__Task directions__.
Exact copies of all the entries are required, and no pictures should appear in them.

__The data__.
- - -

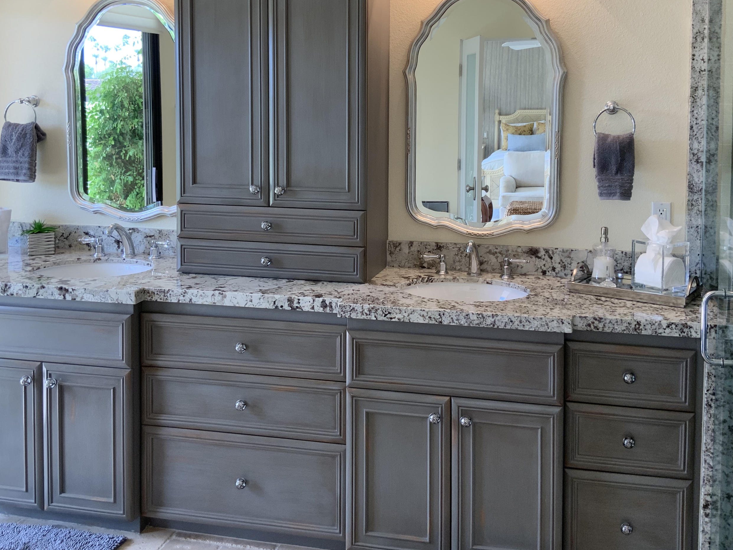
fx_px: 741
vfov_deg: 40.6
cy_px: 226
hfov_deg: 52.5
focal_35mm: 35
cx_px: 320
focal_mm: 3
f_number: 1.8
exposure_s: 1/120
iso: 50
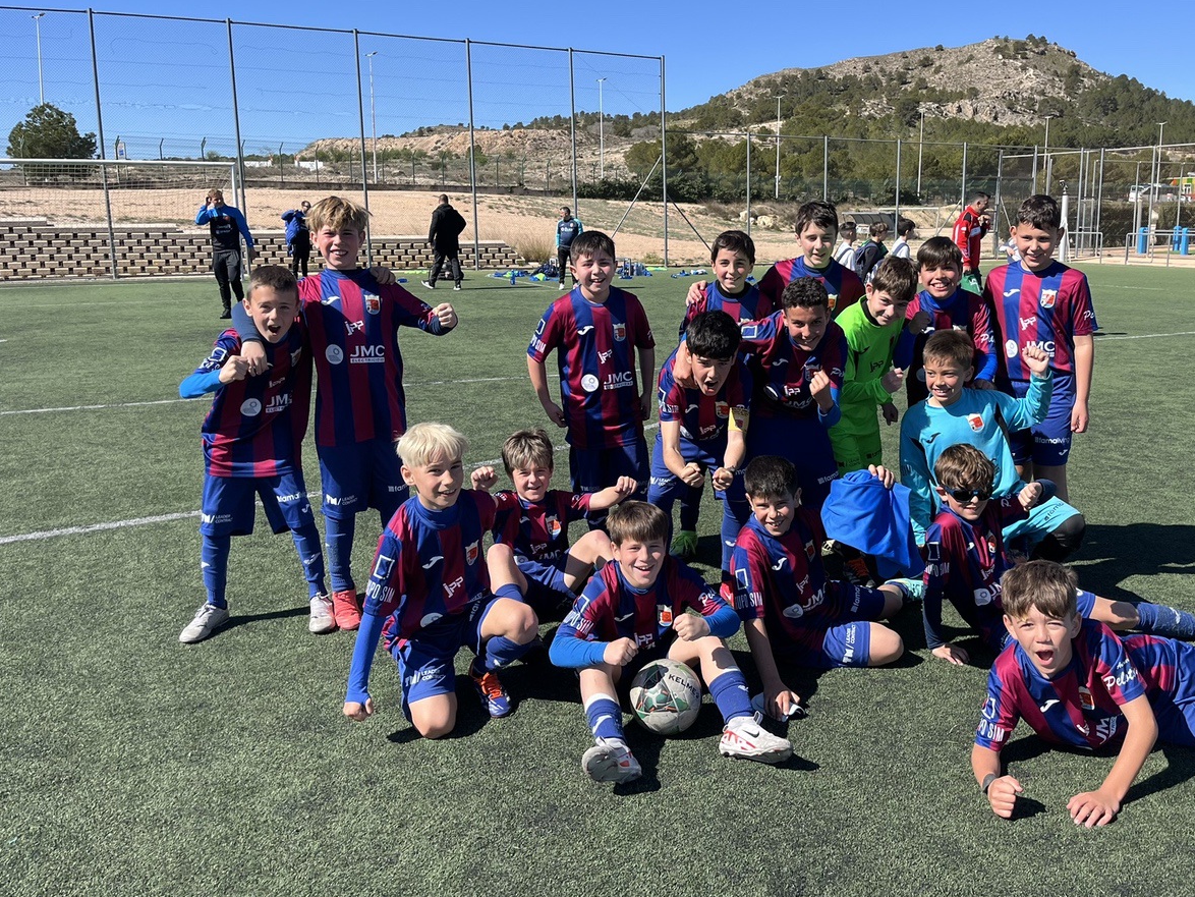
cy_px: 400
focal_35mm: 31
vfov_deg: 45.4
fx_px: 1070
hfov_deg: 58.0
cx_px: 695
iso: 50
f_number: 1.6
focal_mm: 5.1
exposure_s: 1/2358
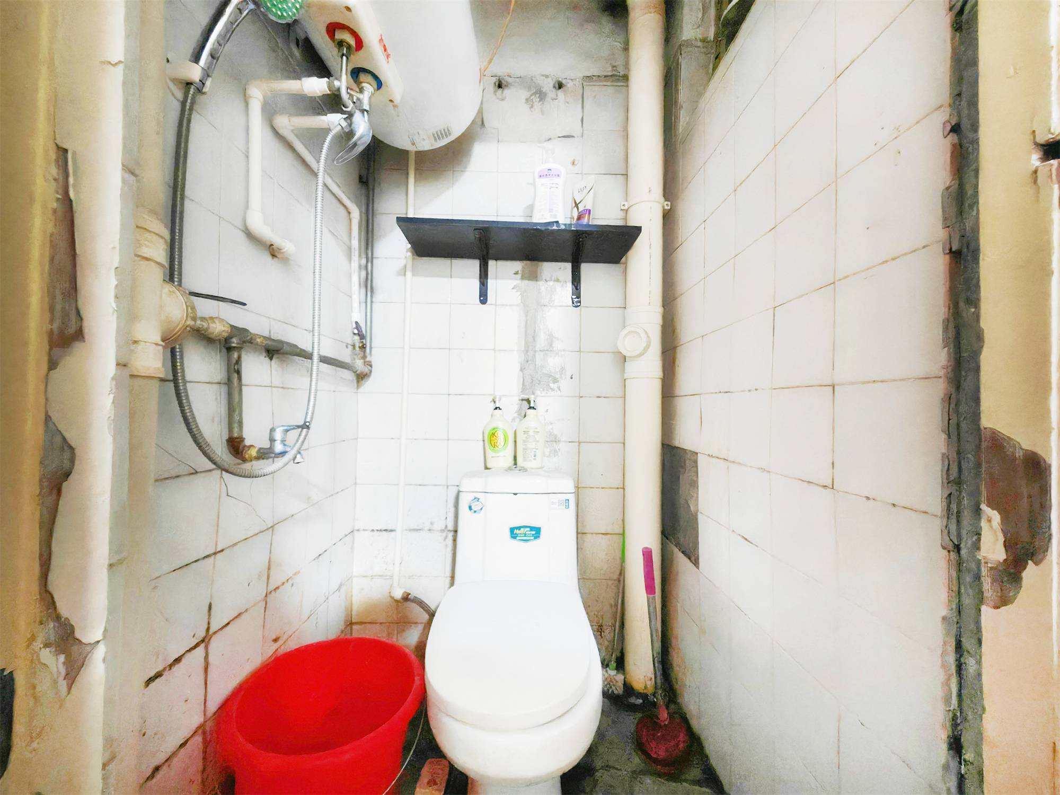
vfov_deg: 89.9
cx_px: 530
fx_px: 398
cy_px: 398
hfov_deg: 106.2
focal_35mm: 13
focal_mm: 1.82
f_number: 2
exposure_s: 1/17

- - -

__Answer space__.
fx_px: 741
vfov_deg: 40.6
cy_px: 226
hfov_deg: 52.5
focal_35mm: 35
cx_px: 320
focal_mm: 3
f_number: 1.8
exposure_s: 1/120
iso: 50
cy_px: 400
focal_35mm: 31
vfov_deg: 45.4
fx_px: 1070
hfov_deg: 58.0
cx_px: 695
iso: 50
f_number: 1.6
focal_mm: 5.1
exposure_s: 1/2358
vfov_deg: 89.9
cx_px: 530
fx_px: 398
cy_px: 398
hfov_deg: 106.2
focal_35mm: 13
focal_mm: 1.82
f_number: 2
exposure_s: 1/17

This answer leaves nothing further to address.